> Task prompt: With the images set aside, retype every record below character for character.
═════ Extracted records
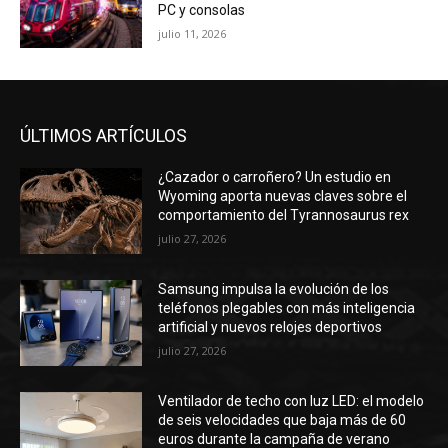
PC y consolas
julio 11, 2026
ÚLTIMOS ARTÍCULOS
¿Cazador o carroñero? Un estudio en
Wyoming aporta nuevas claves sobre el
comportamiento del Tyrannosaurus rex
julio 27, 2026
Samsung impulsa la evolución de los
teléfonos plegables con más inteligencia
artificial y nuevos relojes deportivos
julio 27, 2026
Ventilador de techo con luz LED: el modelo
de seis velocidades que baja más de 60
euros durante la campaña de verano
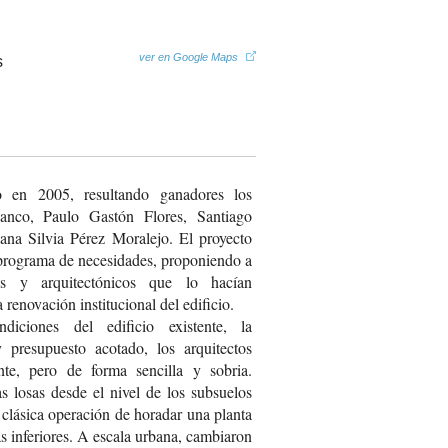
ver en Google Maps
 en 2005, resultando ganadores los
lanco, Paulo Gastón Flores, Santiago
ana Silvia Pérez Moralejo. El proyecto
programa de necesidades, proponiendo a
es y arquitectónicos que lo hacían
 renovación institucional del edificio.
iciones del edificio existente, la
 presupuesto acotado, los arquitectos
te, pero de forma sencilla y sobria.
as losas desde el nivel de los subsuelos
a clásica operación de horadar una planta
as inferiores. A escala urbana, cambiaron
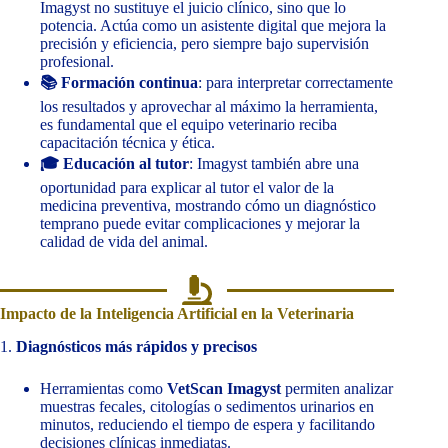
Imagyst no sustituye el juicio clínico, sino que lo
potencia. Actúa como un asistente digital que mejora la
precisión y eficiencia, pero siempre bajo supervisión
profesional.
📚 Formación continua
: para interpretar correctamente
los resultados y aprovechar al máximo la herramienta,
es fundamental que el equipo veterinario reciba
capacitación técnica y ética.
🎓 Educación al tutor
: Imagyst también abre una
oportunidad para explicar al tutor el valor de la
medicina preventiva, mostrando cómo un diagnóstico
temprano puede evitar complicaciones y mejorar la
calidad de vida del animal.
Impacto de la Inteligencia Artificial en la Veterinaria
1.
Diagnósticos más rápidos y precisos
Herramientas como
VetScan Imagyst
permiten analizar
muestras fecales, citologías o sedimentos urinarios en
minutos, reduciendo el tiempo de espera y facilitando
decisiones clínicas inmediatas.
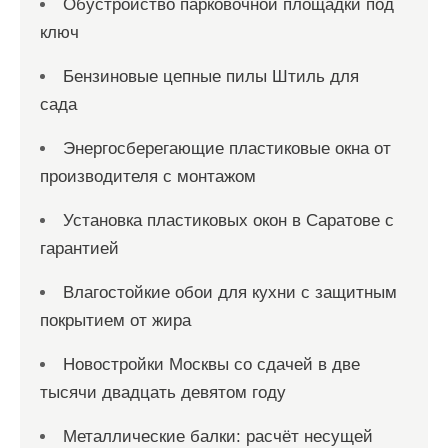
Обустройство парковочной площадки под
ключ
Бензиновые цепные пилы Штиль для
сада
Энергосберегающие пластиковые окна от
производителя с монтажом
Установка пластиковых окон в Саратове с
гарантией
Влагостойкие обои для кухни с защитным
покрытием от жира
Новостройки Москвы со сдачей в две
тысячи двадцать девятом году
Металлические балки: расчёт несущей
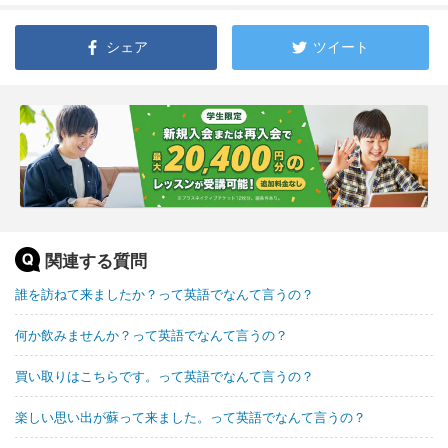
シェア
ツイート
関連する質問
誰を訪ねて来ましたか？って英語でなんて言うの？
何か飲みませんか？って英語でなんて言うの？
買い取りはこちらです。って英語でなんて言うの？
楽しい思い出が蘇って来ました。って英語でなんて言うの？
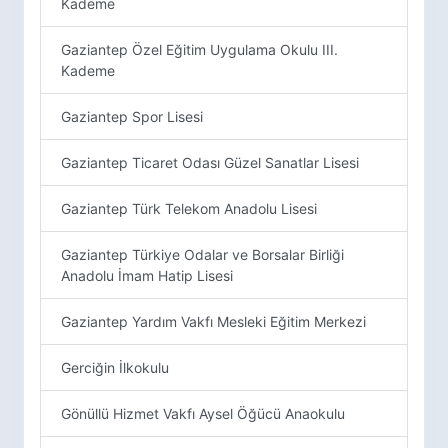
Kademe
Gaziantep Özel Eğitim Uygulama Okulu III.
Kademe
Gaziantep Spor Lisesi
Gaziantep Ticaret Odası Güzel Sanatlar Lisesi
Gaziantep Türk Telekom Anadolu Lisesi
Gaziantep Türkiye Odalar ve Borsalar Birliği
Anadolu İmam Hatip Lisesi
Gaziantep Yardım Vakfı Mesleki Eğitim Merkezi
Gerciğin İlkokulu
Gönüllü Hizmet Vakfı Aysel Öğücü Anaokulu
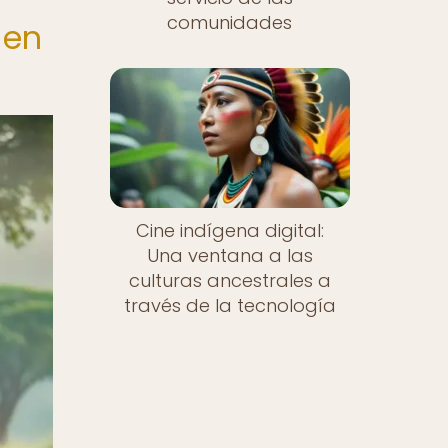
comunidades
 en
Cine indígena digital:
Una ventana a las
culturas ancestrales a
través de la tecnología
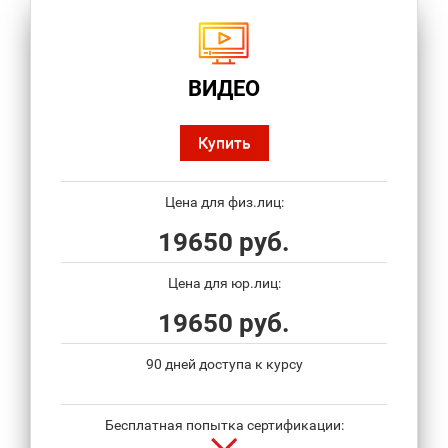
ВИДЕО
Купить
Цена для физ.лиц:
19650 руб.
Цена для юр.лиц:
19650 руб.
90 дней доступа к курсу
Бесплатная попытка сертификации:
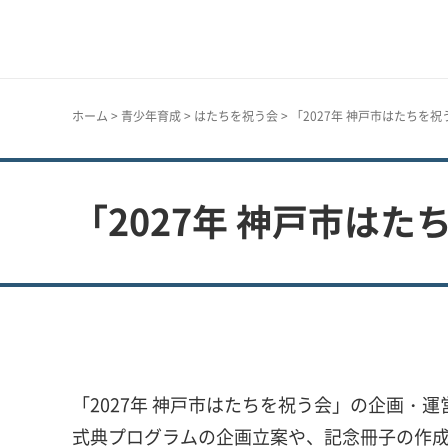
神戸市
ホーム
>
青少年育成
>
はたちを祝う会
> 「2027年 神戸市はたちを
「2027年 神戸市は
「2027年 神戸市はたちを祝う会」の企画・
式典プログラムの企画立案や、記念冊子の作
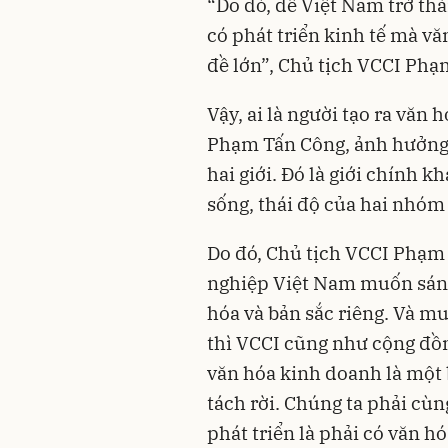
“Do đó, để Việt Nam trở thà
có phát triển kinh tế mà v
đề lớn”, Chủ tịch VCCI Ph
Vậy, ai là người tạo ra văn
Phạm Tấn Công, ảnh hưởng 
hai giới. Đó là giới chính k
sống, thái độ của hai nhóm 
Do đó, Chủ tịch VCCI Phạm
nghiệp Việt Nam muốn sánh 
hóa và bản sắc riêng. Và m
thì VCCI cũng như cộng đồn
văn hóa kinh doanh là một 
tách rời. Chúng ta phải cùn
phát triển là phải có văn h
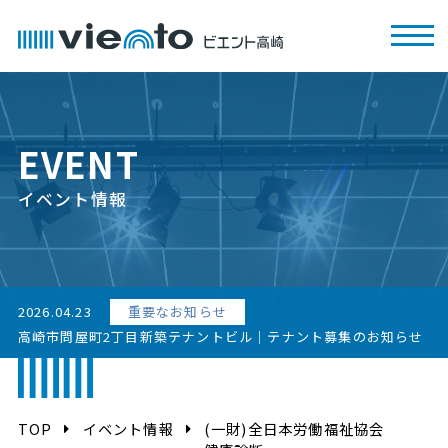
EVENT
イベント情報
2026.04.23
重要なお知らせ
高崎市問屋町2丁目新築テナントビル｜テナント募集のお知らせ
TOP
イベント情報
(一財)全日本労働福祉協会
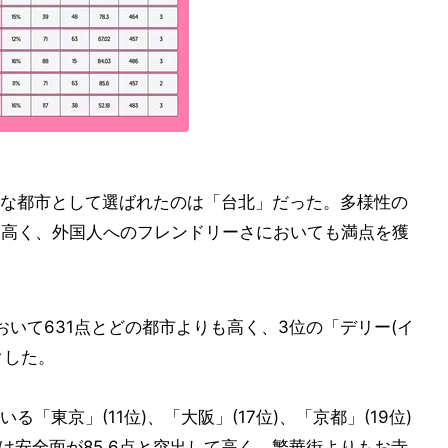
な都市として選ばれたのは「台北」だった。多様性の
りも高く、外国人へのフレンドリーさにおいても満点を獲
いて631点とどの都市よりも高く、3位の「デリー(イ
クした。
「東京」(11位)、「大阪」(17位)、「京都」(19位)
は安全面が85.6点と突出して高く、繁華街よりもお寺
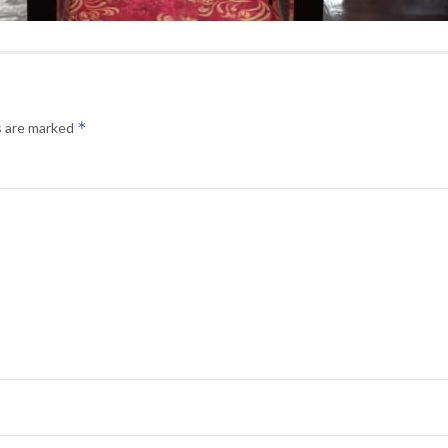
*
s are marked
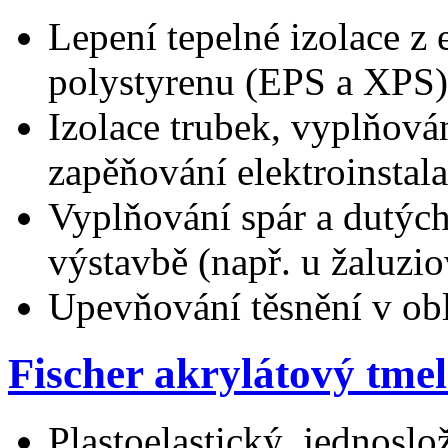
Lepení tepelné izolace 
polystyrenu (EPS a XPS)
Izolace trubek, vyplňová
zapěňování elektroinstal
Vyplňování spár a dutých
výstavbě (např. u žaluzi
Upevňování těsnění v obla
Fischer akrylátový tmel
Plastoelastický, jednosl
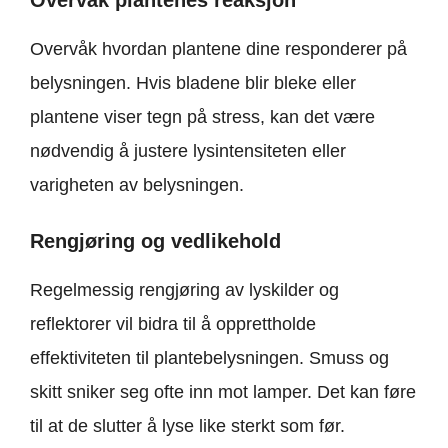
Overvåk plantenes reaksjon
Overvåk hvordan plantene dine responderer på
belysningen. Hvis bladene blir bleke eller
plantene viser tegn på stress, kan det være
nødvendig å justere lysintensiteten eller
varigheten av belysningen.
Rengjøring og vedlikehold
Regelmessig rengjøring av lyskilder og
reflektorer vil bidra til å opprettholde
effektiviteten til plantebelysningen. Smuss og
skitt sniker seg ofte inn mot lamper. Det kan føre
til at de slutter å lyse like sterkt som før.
══════════
> Expected answer:
PC y consolas
julio 11, 2026
ÚLTIMOS ARTÍCULOS
¿Cazador o carroñero? Un estudio en
Wyoming aporta nuevas claves sobre el
comportamiento del Tyrannosaurus rex
julio 27, 2026
Samsung impulsa la evolución de los
teléfonos plegables con más inteligencia
artificial y nuevos relojes deportivos
julio 27, 2026
Ventilador de techo con luz LED: el modelo
de seis velocidades que baja más de 60
euros durante la campaña de verano
ver en Google Maps
 en 2005, resultando ganadores los
lanco, Paulo Gastón Flores, Santiago
ana Silvia Pérez Moralejo. El proyecto
programa de necesidades, proponiendo a
es y arquitectónicos que lo hacían
 renovación institucional del edificio.
iciones del edificio existente, la
 presupuesto acotado, los arquitectos
te, pero de forma sencilla y sobria.
as losas desde el nivel de los subsuelos
a clásica operación de horadar una planta
as inferiores. A escala urbana, cambiaron
Imagyst no sustituye el juicio clínico, sino que lo
potencia. Actúa como un asistente digital que mejora la
precisión y eficiencia, pero siempre bajo supervisión
profesional.
📚 Formación continua
: para interpretar correctamente
los resultados y aprovechar al máximo la herramienta,
es fundamental que el equipo veterinario reciba
capacitación técnica y ética.
🎓 Educación al tutor
: Imagyst también abre una
oportunidad para explicar al tutor el valor de la
medicina preventiva, mostrando cómo un diagnóstico
temprano puede evitar complicaciones y mejorar la
calidad de vida del animal.
Impacto de la Inteligencia Artificial en la Veterinaria
1.
Diagnósticos más rápidos y precisos
Herramientas como
VetScan Imagyst
permiten analizar
muestras fecales, citologías o sedimentos urinarios en
minutos, reduciendo el tiempo de espera y facilitando
decisiones clínicas inmediatas.
Обустройство парковочной площадки под
ключ
Бензиновые цепные пилы Штиль для
сада
Энергосберегающие пластиковые окна от
производителя с монтажом
Установка пластиковых окон в Саратове с
гарантией
Влагостойкие обои для кухни с защитным
покрытием от жира
Новостройки Москвы со сдачей в две
тысячи двадцать девятом году
Металлические балки: расчёт несущей
シェア
ツイート
関連する質問
誰を訪ねて来ましたか？って英語でなんて言うの？
何か飲みませんか？って英語でなんて言うの？
買い取りはこちらです。って英語でなんて言うの？
楽しい思い出が蘇って来ました。って英語でなんて言うの？
Kademe
Gaziantep Özel Eğitim Uygulama Okulu III.
Kademe
Gaziantep Spor Lisesi
Gaziantep Ticaret Odası Güzel Sanatlar Lisesi
Gaziantep Türk Telekom Anadolu Lisesi
Gaziantep Türkiye Odalar ve Borsalar Birliği
Anadolu İmam Hatip Lisesi
Gaziantep Yardım Vakfı Mesleki Eğitim Merkezi
Gerciğin İlkokulu
Gönüllü Hizmet Vakfı Aysel Öğücü Anaokulu
comunidades
 en
Cine indígena digital:
Una ventana a las
culturas ancestrales a
través de la tecnología
ВИДЕО
Купить
Цена для физ.лиц:
19650 руб.
Цена для юр.лиц:
19650 руб.
90 дней доступа к курсу
Бесплатная попытка сертификации:
神戸市
ホーム
>
青少年育成
>
はたちを祝う会
> 「2027年 神戸市はたちを
「2027年 神戸市は
「2027年 神戸市はたちを祝う会」の企画・
式典プログラムの企画立案や、記念冊子の作
“Do đó, để Việt Nam trở thà
có phát triển kinh tế mà v
đề lớn”, Chủ tịch VCCI Ph
Vậy, ai là người tạo ra văn
Phạm Tấn Công, ảnh hưởng 
hai giới. Đó là giới chính k
sống, thái độ của hai nhóm 
Do đó, Chủ tịch VCCI Phạm
nghiệp Việt Nam muốn sánh 
hóa và bản sắc riêng. Và m
thì VCCI cũng như cộng đồn
văn hóa kinh doanh là một 
tách rời. Chúng ta phải cùn
phát triển là phải có văn h
EVENT
イベント情報
2026.04.23
重要なお知らせ
高崎市問屋町2丁目新築テナントビル｜テナント募集のお知らせ
TOP
イベント情報
(一財)全日本労働福祉協会
な都市として選ばれたのは「台北」だった。多様性の
りも高く、外国人へのフレンドリーさにおいても満点を獲
いて631点とどの都市よりも高く、3位の「デリー(イ
クした。
「東京」(11位)、「大阪」(17位)、「京都」(19位)
は安全面が85.6点と突出して高く、繁華街よりもお寺
*
s are marked
Lepení tepelné izolace 
polystyrenu (EPS a XPS)
Izolace trubek, vyplňová
zapěňování elektroinstal
Vyplňování spár a dutých
výstavbě (např. u žaluzi
Upevňování těsnění v obla
Fischer akrylátový tmel
Plastoelastický, jednosl
Overvåk plantenes reaksjon
Overvåk hvordan plantene dine responderer på
belysningen. Hvis bladene blir bleke eller
plantene viser tegn på stress, kan det være
nødvendig å justere lysintensiteten eller
varigheten av belysningen.
Rengjøring og vedlikehold
Regelmessig rengjøring av lyskilder og
reflektorer vil bidra til å opprettholde
effektiviteten til plantebelysningen. Smuss og
skitt sniker seg ofte inn mot lamper. Det kan føre
til at de slutter å lyse like sterkt som før.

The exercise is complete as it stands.